Below are the entries; tally the lines holding the string "input" and give only that figure.

━━━━━━━━━━━━━━━━━━━━━━━━━━━━━━

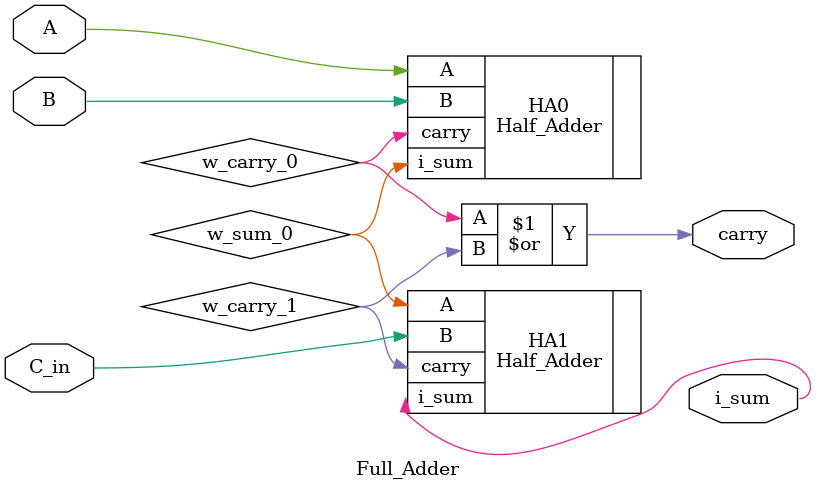
<source format=v>
`timescale 1ns / 1ps


module Full_Adder
(

    input A,
    input B,
    input C_in,
    output i_sum, carry

);

    wire w_sum_0, w_carry_0, w_carry_1;

    Half_Adder HA0
    (
        .A(A),          
        .B(B),          
        .i_sum(w_sum_0),      
        .carry(w_carry_0)
    );

    Half_Adder HA1
    (
        .A(w_sum_0),
        .B(C_in),
        .i_sum(i_sum),
        .carry(w_carry_1)
    );

    assign carry = w_carry_0 | w_carry_1;

    
endmodule

</source>
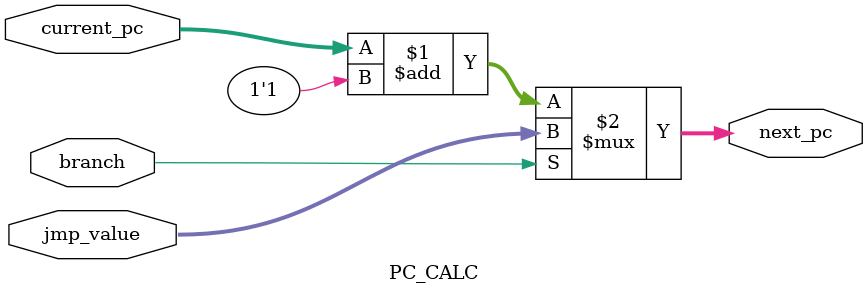
<source format=v>
module PC_CALC(
    input [31:0] current_pc,
    input [31:0] jmp_value,
    input branch,
    output [31:0] next_pc
);

assign next_pc = (branch) ? jmp_value : current_pc + 1'b1;

endmodule

</source>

━━━━━━━━━━━━━━━━━━━━━━━━━━━━━━

• _Response_
6